Como o projeto Corbyn nos ensinou, os problemas da classe trabalhadora britânica não podem ser resolvidos através da participação no circo parlamentar. Temos de agravar a crise política da classe dominante, interrompendo a sua intenção de dar uma vitória aos trabalhistas e, ao mesmo tempo, construir as nossas próprias forças.

UM CAMINHO BRITÂNICO PARA O SOCIALISMO EM 2024

No sistema de produção com fins lucrativos chamado capitalismo (também conhecido como "escravatura assalariada"), gerido pela classe dominante capitalista através da charada da democracia parlamentar, a riqueza concentra-se cada vez mais em cada vez menos mãos. Vivemos numa época em que os extremos entre os ridiculamente ricos e o resto dos pobres são mais amplos do que nunca.

As injustiças da nossa sociedade - salários que não cobrem o nível de vida básico, um serviço de saúde falido, facturas de energia exorbitantes, o custo dos cuidados infantis... tudo isto resulta da forma como os meios de produção são utilizados para gerar cada vez mais lucros para alguns. Só mudando a base económica da nossa sociedade de uma produção capitalista orientada para o lucro para uma abordagem socialista de produção planeada - planeada para satisfazer as necessidades de todas as pessoas - poderemos finalmente viver em paz e em segurança. É a única forma de resolver os nossos problemas.
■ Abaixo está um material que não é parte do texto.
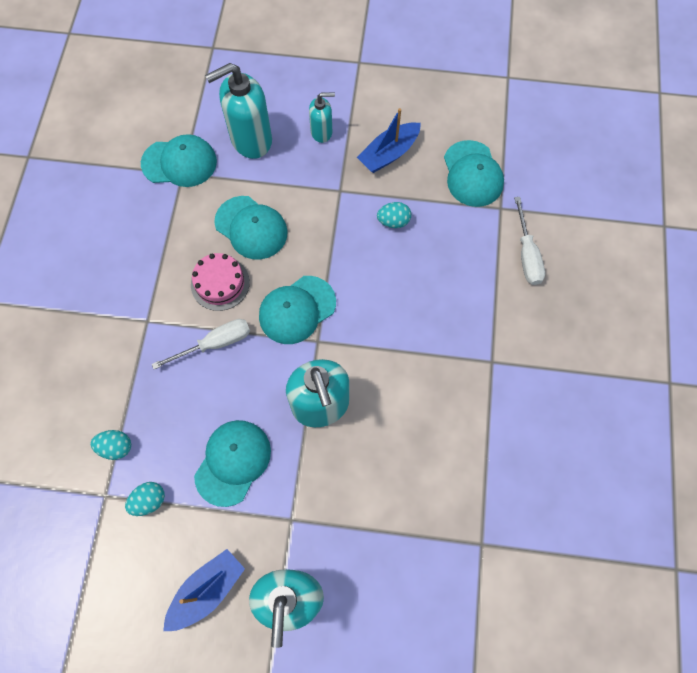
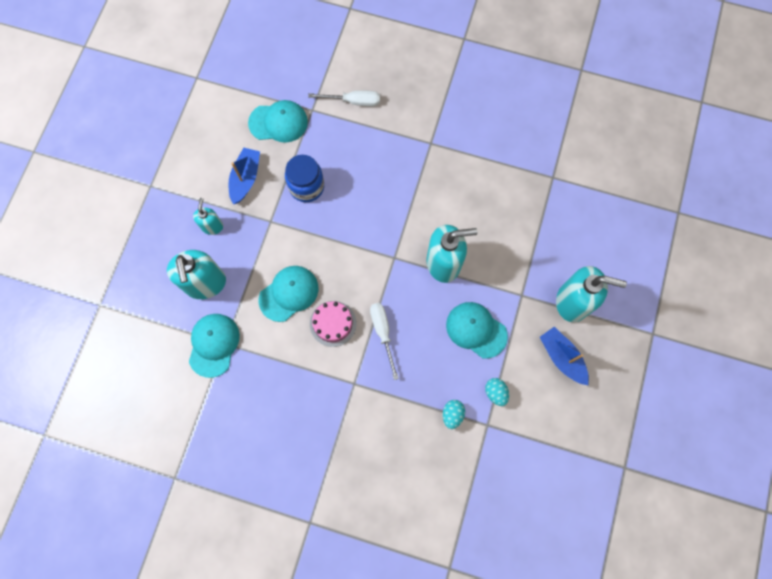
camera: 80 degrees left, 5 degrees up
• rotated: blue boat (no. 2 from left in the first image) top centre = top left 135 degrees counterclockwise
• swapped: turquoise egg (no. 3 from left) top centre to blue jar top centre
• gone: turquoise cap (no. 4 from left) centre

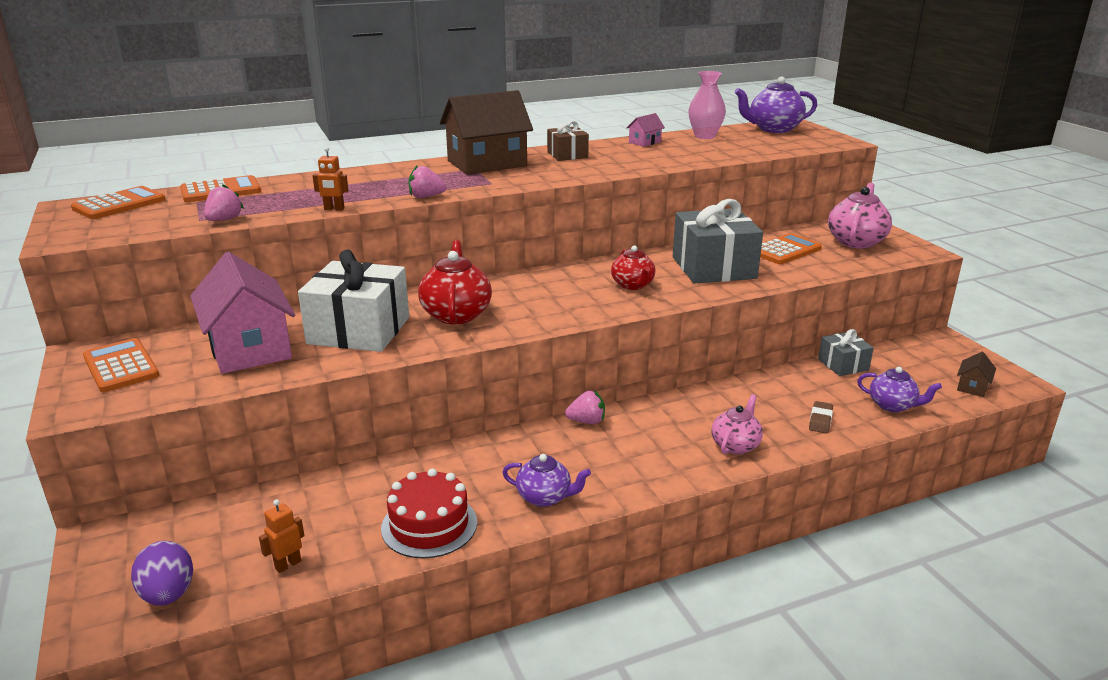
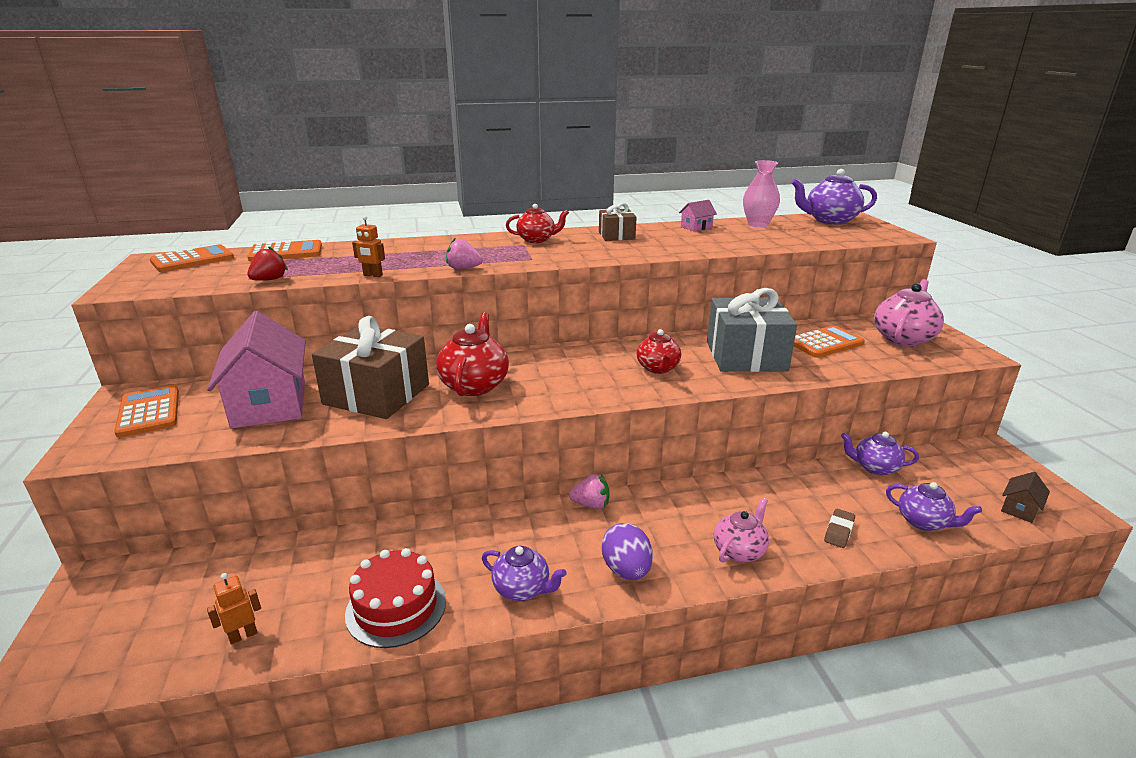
camera: 10 degrees right, 0 degrees up
• swapped: brown house (no. 1 from left) top centre to red teapot (no. 2 from left) top centre
• repainted: pink strawberry (no. 1 from left) top left to red strawberry middle left
• repainted: white gift middle left to brown gift (no. 1 from left) middle left
• swapped: grey gift (no. 2 from left) middle right to purple teapot (no. 3 from left) middle right
• shifted: purple egg bottom left to bottom centre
Sabemos que uma mudança de sistema nunca poderá ser conseguida através de uma via parlamentar. Já vivemos essa experiência demasiadas vezes para acreditarmos nela. Sabemos que, independentemente de qual dos dois grandes partidos esteja no poder, as nossas necessidades básicas continuarão a não ser satisfeitas.

Este sistema chamado capitalismo representa muito dinheiro, muito poder, muita exploração: a sua crise é generalizada e vai agravar-se. Nas palavras do grande Karl Marx: "O capital é trabalho morto, que, como um vampiro, só vive sugando o trabalho vivo, e vive tanto mais quanto mais trabalho suga."

Só o socialismo, um sistema produtivo planeado, baseado na satisfação das necessidades da massa do povo, pode funcionar a nosso favor. E como comunista convicto, tal como os meus pais antes de mim, lutarei por um sistema desse género.